Überaus hilfreich – das hat die Autorin nie verschwiegen – war ihr bei der Arbeit 25 Jahre lang ihr Ehemann, ein gelernter Buchdrucker, der den gemeinsamen Haushalt führte, die beiden Kinder großzog und sie in kreativen Fragen beriet, während sie das Geld verdiente. Rolf Funke ist 2006, gerade als die Familie nach Los Angeles gezogen war, nach kurzer, schwerer Krankheit gestorben – ein schmerzhafter Verlust nicht nur für die Ehefrau, sondern wohl auch für die Schriftstellerin Cornelia Funke.

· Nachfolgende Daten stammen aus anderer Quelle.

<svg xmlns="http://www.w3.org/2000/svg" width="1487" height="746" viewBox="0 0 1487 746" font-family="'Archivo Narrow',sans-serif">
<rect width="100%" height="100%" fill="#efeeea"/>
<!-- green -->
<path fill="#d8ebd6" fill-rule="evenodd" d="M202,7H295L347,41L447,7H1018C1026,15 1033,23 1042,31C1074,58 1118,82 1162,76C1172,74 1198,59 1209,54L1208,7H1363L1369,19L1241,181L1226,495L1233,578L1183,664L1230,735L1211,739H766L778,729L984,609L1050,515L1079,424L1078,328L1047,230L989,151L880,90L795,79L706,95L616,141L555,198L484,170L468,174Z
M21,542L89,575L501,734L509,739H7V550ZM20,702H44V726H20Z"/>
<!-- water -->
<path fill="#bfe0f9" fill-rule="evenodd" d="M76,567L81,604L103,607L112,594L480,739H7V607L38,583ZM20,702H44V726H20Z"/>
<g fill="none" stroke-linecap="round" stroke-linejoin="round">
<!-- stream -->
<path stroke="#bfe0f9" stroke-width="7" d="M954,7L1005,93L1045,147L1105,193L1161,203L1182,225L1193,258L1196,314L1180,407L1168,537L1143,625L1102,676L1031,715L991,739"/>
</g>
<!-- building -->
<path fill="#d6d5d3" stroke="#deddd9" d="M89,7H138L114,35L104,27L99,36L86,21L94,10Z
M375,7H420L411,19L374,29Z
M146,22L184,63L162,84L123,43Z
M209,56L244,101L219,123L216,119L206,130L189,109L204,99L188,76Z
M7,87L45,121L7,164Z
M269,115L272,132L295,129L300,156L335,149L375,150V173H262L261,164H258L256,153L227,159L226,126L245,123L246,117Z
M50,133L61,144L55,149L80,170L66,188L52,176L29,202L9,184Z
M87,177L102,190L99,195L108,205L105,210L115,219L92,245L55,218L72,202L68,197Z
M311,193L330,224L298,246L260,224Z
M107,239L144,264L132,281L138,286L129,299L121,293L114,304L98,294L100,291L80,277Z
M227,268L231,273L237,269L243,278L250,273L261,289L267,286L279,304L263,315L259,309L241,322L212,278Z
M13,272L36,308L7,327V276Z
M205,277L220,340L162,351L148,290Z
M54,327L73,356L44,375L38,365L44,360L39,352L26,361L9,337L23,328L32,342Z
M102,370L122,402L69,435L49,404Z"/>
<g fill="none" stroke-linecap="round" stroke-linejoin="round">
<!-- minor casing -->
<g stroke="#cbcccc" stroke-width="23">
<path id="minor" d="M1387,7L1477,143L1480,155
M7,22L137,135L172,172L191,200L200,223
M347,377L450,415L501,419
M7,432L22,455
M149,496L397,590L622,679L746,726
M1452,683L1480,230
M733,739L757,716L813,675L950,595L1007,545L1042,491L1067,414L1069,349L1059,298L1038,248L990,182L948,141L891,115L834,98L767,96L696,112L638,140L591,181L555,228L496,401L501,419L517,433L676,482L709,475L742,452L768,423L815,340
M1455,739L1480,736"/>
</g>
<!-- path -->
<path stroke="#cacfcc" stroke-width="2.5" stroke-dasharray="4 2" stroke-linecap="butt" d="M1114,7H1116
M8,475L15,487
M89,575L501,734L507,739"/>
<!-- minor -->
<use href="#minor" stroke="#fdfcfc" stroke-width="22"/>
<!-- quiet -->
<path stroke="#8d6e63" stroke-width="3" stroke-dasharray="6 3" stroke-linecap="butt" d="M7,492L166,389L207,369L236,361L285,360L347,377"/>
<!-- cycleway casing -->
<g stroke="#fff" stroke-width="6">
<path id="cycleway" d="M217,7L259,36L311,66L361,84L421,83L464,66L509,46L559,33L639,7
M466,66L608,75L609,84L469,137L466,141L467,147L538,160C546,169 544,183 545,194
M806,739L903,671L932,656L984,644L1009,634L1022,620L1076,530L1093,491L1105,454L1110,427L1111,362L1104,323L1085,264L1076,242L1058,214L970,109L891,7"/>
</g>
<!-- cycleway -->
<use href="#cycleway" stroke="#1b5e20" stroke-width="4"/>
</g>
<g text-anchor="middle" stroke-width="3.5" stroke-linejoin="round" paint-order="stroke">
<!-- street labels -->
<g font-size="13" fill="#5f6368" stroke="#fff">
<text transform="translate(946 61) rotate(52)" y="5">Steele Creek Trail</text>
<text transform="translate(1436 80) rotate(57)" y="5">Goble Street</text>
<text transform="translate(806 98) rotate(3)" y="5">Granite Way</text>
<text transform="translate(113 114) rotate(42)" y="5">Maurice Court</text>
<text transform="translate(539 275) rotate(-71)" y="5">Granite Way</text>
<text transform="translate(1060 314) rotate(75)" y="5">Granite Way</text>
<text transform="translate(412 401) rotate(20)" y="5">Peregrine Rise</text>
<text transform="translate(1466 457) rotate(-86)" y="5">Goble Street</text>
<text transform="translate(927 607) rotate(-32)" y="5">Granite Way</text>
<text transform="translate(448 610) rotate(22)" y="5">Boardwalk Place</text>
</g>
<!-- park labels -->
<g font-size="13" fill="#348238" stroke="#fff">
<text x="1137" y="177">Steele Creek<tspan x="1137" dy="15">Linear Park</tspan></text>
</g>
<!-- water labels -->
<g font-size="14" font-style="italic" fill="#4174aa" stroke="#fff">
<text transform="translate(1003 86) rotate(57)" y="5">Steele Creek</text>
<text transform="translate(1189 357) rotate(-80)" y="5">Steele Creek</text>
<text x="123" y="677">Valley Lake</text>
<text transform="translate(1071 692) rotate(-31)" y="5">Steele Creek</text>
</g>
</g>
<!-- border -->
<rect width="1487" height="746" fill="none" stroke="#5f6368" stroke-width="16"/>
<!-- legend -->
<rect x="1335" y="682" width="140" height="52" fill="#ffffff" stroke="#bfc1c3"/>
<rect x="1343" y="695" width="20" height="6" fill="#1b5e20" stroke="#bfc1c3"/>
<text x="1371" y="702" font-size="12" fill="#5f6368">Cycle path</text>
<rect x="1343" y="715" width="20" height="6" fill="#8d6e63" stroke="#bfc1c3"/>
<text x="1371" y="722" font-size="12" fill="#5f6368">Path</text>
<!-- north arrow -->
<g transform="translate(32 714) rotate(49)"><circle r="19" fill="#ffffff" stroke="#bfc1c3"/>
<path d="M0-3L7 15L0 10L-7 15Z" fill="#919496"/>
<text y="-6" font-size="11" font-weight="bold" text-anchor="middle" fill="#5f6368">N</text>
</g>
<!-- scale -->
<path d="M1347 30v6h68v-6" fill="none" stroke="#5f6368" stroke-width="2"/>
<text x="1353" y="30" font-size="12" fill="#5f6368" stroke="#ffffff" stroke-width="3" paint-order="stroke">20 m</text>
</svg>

"Reckless" entstand zuerst auf Englisch
Deren Gedankenwelten waren zuletzt schon bei "Tintenblut" und "Tintentod" immer düsterer und grausamer geworden, als hätte sie die Wendung zu Trauer und Verlust in ihrem Leben vorausgeschrieben. Für ihre neue Trilogie nun tat sie sich mit dem britischen Filmemacher Lionel Wigram zusammen, der unter anderem die Harry-Potter-Reihe produziert und vor kurzem die actionreiche "Sherlock- Holmes"-Verfilmung auf die Leinwand brachte. Die beiden entwickelten "Reckless" gemeinsam, dann schrieb sie das Buch zuerst auf Englisch und dann auf Deutsch.

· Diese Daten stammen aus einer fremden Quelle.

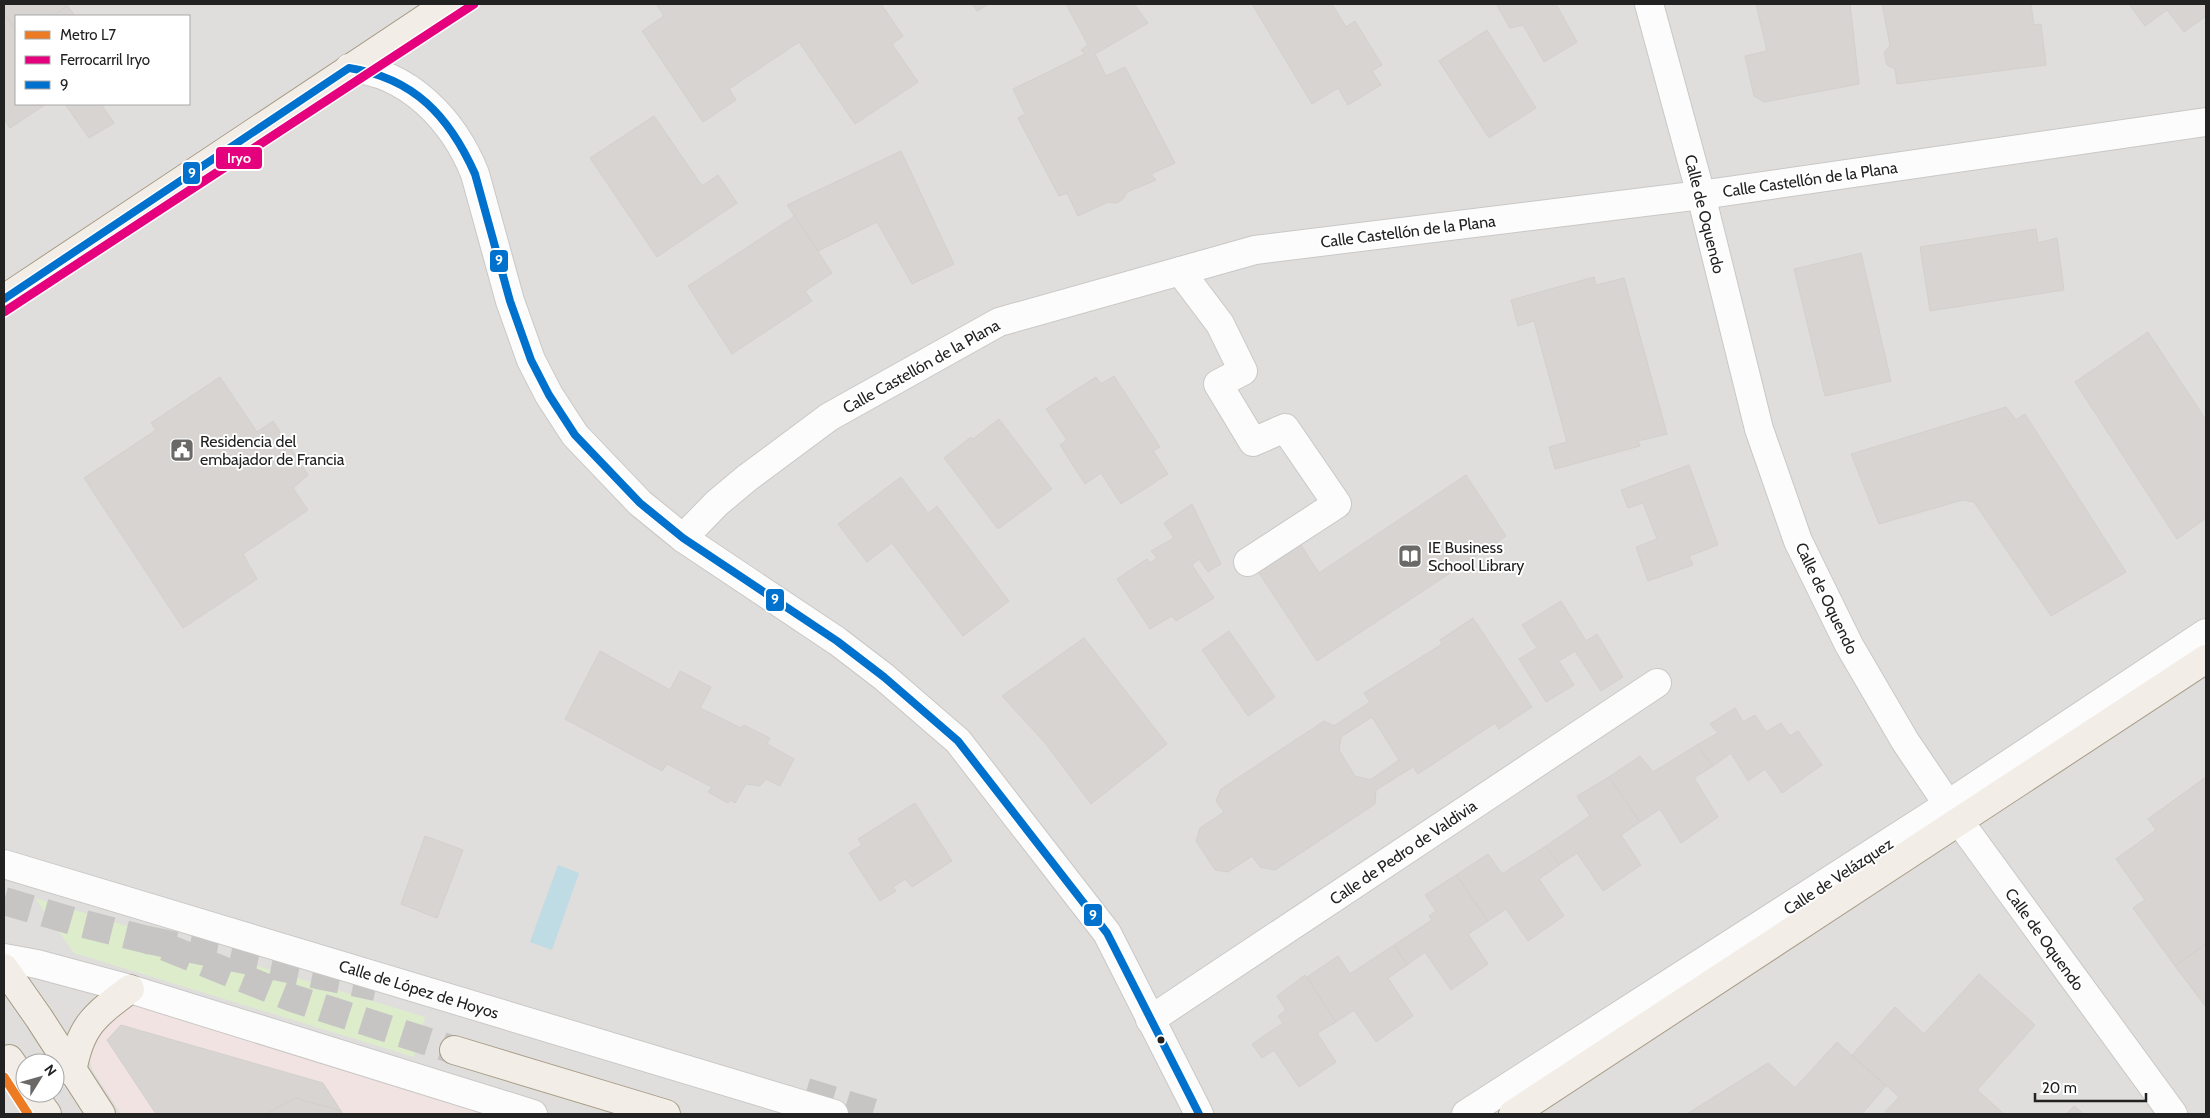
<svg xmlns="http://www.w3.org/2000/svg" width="2210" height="1118" viewBox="0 0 2210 1118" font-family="Cabin,sans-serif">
<rect width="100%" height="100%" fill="#f0eeeb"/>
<path fill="#dfdedc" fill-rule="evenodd" d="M4,4H2206V1114H4ZM16,16H189V104H16ZM25,1063H55V1093H25Z"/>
<path fill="#f1e3e1" d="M127,1003L499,1114H121L93,1071L87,1052L89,1037Z"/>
<path fill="#ddeccb" d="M35,898L425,1017L414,1057L74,953Z"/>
<path fill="#bfdbe3" d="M558,865L579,873L552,950L530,942Z"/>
<g fill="#d7d4d2" stroke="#d3d0cc" fill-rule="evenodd">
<path d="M4,4H66L68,6L52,16H16V31L4,13Z"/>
<path d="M656,4H881L903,36L892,44L918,82L855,124L799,42L729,89L736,100L703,122L642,31L664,16Z"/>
<path d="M972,4H989L977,11Z"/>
<path d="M1066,4H1134L1148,23L1095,54L1106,76L1125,67L1175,163L1151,174L1156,180L1127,192L1124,198L1117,203L1108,202L1078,216L1067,193L1059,196L1018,118L1025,114L1013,89L1085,54L1081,50L1088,45Z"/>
<path d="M1252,4H1332L1346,27L1355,21L1382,65L1372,71L1381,85L1348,105L1338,88L1312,104Z"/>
<path d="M1496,4H1556L1577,42L1544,62L1523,25L1510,28Z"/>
<path d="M1756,4H1850L1859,84L1764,102L1754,96L1745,56L1767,51Z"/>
<path d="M1882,4H2031L2034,25L2041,24L2046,65L1897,84L1895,69L1887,65L1884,53L1890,45Z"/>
<path d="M2129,4H2206V16L2184,32L2167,10L2145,26Z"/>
<path d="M68,6L75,16H52Z"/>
<path d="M4,13L16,31V104H46L10,128L4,119Z"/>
<path d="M1487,30L1536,108L1489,138L1439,61Z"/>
<path d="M65,104H101L114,123L89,138Z"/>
<path d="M654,116L702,186L718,175L737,203L657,257L590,158Z"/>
<path d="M901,151L954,264L912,284L877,222L818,251L787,205Z"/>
<path d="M795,216L832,273L805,291L812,301L732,354L688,286Z"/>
<path d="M2036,229L2038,243L2057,238L2064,290L1930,311L1920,247Z"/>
<path d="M1861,253L1891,381L1825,396L1794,269Z"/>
<path d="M1594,277L1596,285L1624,278L1667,434L1638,441L1640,446L1555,469L1549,447L1567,442L1534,321L1518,326L1511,300Z"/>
<path d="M2148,332L2206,420V518L2177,539L2075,382Z"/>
<path d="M1114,376L1160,447L1153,451L1168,474L1121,504L1101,473L1085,484L1060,445L1067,440L1046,409L1096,377L1101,384Z"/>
<path d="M220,377L257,432L273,421L308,475L293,488L308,510L243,554L257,579L183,628L84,478L156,430L151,423Z"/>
<path d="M2006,407L2016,420L2025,414L2126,572L2051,616L1974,502L1963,500L1879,524L1851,454Z"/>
<path d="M999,419L1052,489L998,529L944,458L971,437L973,439Z"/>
<path d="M1689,465L1718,545L1689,556L1693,565L1648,581L1636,547L1657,539L1643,503L1628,508L1621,490Z"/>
<path d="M1466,475L1506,536L1317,661L1257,570L1299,542L1319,573Z"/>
<path d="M901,477L928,513L937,506L1009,601L963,636L892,543L867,562L838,524Z"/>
<path d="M1192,504L1221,564L1208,572L1199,559L1192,565L1214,598L1176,621L1172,616L1150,629L1117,579L1147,559L1150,563L1157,558L1151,551L1174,538L1164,523Z"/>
<path d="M1561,601L1586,641L1597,634L1623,677L1601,691L1575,651L1559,661L1574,685L1546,702L1519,659L1537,648L1522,625Z"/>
<path d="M1473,618L1532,707L1499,729L1495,723L1418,774L1413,767L1376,790L1375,804L1275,870L1260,867L1252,856L1228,872L1215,870L1196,841L1200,828L1224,812L1216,801L1221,789L1324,721L1334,726L1370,702L1364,693L1442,644L1440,640ZM1372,717L1399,760L1370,780L1355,776L1339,750L1341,737Z"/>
<path d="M1229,631L1275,697L1248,716L1202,650Z"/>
<path d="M1084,638L1167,744L1091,804L1045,743L1002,696Z"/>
<path d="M600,651L670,690L680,671L711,687L700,708L741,728L744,725L770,738L767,744L794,759L780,786L766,779L760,786L746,784L735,803L731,800L728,803L708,792L712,787L667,764L662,771L565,719Z"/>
<path d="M1735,708L1743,722L1755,715L1766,732L1781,723L1790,736L1798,731L1822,765L1782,793L1765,769L1748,781L1731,753L1713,766L1697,745L1718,733L1710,724Z"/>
<path d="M1697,745L1713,766L1694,778L1718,817L1681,843L1660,809L1640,822L1609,777L1640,756L1653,772Z"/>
<path d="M1609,777L1640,822L1621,835L1641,865L1603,891L1577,853L1559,865L1546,846L1590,816L1577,796Z"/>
<path d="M2206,777V944L2175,966L2133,908L2145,900L2116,859L2156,830L2148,819Z"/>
<path d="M915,803L952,861L912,887L905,879L893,887L896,891L880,901L849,853L862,845L858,839Z"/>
<path d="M425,836L463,850L437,918L401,904Z"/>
<path d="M1546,846L1559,865L1539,879L1564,916L1528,941L1506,909L1488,921L1456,875L1488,854L1502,874Z"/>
<path d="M1456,875L1488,921L1468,934L1488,964L1451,990L1425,952L1407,965L1394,945L1432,920L1429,916L1436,911L1425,895Z"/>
<path d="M2206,944V1007L2175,966Z"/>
<path d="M1394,945L1407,965L1388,978L1413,1016L1376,1042L1354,1010L1336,1022L1307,977L1338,956L1350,974Z"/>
<path d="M1979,974L2035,1025L1977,1090L2004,1114H1887L1885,1112L1899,1097L1852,1055L1895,1007L1924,1034Z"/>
<path d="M1305,975L1336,1022L1317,1033L1336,1062L1299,1087L1274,1050L1262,1058L1252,1044L1283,1023L1278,1016L1286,1010L1277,996Z"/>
<path d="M121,1025L323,1083L341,1111L295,1098L266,1114H156L107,1040Z"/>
<path d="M1837,1042L1886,1086L1862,1114H1687L1768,1063L1795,1088Z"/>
<path d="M295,1098L341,1111L343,1114H266Z"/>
<path d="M2074,1106L2084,1114H2066Z"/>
</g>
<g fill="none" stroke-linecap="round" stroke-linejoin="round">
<path stroke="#c7c5c3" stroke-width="28" stroke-dasharray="28 14" stroke-linecap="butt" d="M4,901L76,922L148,940L292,998L454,1050"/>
<g stroke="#c7c5c3" stroke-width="28" stroke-dasharray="28 14" stroke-linecap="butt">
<path d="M148,940L376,987"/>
<path d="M806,1092L878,1114"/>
</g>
<g stroke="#c9c8c7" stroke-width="30">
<g id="minor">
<path d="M1649,4L1701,195L1759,429L1798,541L1849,645L1905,741L1959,821L2173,1114"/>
<path d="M349,68C409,72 454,121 475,174L510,301L531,360L549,395L575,435L640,503L683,538L837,641L884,677L958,741L1107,933L1199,1114"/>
<path d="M1180,271L1220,324L1243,371L1218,384L1253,442L1285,428L1337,504L1248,562"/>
<path d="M683,538L717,503L747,478L829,417L999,322L1255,250L1701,195L2206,122"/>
<path d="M4,864L834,1114"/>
<path d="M4,958L37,964L130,989L533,1114"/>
<path d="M1150,1020L1657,683"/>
<path d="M1466,1114L1947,805L2206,633"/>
</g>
</g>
<g stroke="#a79c86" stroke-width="30">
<g id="major">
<path d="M4,299L447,4"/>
<path d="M4,968L39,1018L101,1114"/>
<path d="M454,1050L666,1114"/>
<path d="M9,1059L25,1082"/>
<path d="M72,1072C80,1026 94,1016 130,989"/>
<path d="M32,1093L47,1114"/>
<path d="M1513,1114L2206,659"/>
</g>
</g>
<use href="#minor" stroke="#fdfcfc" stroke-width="28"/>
<use href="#major" stroke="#f3ede7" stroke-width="28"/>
<g stroke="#fff" stroke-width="11">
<path id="bus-1" d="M4,299L349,68C414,78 449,116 475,174L510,301L531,360L549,395L575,435L640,503L683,538L837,641L884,677L958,741L1107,933L1199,1114"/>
</g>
<use href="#bus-1" stroke="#0072ce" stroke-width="8"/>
<g stroke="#fff" stroke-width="12">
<path id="rail-1" d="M4,312L474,4"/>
</g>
<use href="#rail-1" stroke="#e5007d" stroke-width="9"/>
<g stroke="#fff" stroke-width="12">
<path id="metro-1" d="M4,1077L28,1114"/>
</g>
<use href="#metro-1" stroke="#ed7b24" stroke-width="9"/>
</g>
<defs>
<g id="civic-square" transform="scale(1.25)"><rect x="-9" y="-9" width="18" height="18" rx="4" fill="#6a6968" stroke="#fff"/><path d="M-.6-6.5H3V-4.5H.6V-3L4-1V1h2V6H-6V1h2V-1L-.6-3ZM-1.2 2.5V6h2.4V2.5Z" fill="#fff"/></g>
<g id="library-square" transform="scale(1.25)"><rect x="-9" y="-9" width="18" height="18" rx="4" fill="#6a6968" stroke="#fff"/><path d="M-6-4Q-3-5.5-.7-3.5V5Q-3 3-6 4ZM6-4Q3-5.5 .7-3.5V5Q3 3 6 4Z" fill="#fff"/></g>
</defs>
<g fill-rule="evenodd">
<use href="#civic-square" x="182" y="450"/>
<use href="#library-square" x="1410" y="556"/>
</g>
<circle fill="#222" stroke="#fff" stroke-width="2" cx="1161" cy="1040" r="4.5"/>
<g text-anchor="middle" stroke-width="4" stroke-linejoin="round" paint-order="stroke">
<g font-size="16" fill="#222" stroke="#fff">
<text transform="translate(1810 179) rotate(-8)" y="6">Calle Castellón de la Plana</text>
<text transform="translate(1705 214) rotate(76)" y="6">Calle de Oquendo</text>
<text transform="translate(1408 231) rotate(-7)" y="6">Calle Castellón de la Plana</text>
<text transform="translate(921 366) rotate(-29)" y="6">Calle Castellón de la Plana</text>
<text transform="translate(1827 598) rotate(64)" y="6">Calle de Oquendo</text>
<text transform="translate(1403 852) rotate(-34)" y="6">Calle de Pedro de Valdivia</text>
<text transform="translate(1838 876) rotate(-33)" y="6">Calle de Velázquez</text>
<text transform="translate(2045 939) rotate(54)" y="6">Calle de Oquendo</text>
<text transform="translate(419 989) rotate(17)" y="6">Calle de López de Hoyos</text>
</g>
<g font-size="16" fill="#222" stroke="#fff" text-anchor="start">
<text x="200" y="447">Residencia del<tspan x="200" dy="18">embajador de Francia</tspan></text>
<text x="1428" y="553">IE Business<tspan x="1428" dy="18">School Library</tspan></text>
</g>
</g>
<g stroke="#fff" stroke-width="2">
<rect x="215" y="146" width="48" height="24" rx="5" fill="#e5007d"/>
<rect x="182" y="161" width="19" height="24" rx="5" fill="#0072ce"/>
<rect x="489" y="249" width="20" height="24" rx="5" fill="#0072ce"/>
<rect x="765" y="588" width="20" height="24" rx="5" fill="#0072ce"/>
<rect x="1083" y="903" width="20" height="24" rx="5" fill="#0072ce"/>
</g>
<g font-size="14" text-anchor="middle" font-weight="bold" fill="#fff">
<text x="239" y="163">Iryo</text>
<text x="192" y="178">9</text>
<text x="499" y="265">9</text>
<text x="775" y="604">9</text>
<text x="1093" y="920">9</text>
</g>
<rect width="2210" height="1118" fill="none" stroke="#222222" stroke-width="10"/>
<rect x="15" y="15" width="175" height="90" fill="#ffffff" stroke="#a7a7a7"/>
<rect x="25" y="31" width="25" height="8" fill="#ed7b24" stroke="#a7a7a7"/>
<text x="60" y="40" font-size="15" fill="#222222">Metro L7</text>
<rect x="25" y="56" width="25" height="8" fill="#e5007d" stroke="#a7a7a7"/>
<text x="60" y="65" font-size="15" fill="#222222">Ferrocarril Iryo</text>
<rect x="25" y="81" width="25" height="8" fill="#0072ce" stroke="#a7a7a7"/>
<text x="60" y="90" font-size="15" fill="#222222">9</text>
<g transform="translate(40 1078) rotate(53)"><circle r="24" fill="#ffffff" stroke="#a7a7a7"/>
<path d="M0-4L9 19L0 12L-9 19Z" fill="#6a6968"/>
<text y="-8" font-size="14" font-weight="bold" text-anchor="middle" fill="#222222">N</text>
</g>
<path d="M2035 1093v8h111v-8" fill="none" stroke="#222222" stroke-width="2.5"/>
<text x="2042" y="1093" font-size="15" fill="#222222" stroke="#ffffff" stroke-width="4" paint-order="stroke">20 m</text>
</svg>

Mag sein, dass daher seltsame Formulierungen stammen wie "bevor sie (die Leichname) zu rotten begannen", mag sein, dass das Buch deshalb streckenweise eigenartig künstlich wirkt und seine kurzen Kapitel den Eindruck vermitteln, sie seien auf eine potentielle Verfilmung hin berechnet. Echte Fans werden das als Einschätzung nicht gelten lassen. Interessant ist jedenfalls, dass Cornelia Funke, nachdem Deutschland räumlich hinter ihr liegt, sich literarisch stärker denn je mit ihrem deutschen Erbe auseinandersetzt.
"Reckless" ist von den Grimmschen Märchen inspiriert, darauf deuten die Namen der Protagonisten, aber auch Objekte wie Lebkuchenhäuser und Goldkugeln im Roman hin, die aus dem Erzählkosmos des Göttinger Brüderpaars stammen. Sie habe lange gebraucht, sagte Funke kürzlich in einem Interview, sich einzugestehen, dass sie nicht in der angelsächsischen, sondern in der Tradition der dunklen Poesie der Grimms, eines E. T. A. Hoffmann oder Novalis schreibe. Das liege wohl daran, dass "die Nationalsozialisten unsere phantastische erzählerische Tradition missbraucht haben, die Nibelungen, unsere Sagen und Mythen" und man sich nicht dazugesellen wolle.
"Dass man mit Wörtern durch und durch teuflische Gestalten gebären kann", findet sie beim Schreiben immer noch irritierend. Cornelia Funke kann mit ihrer Fähigkeit, in verschiedene Figuren zu schlüpfen, nach wie vor spielen wie ein Kind.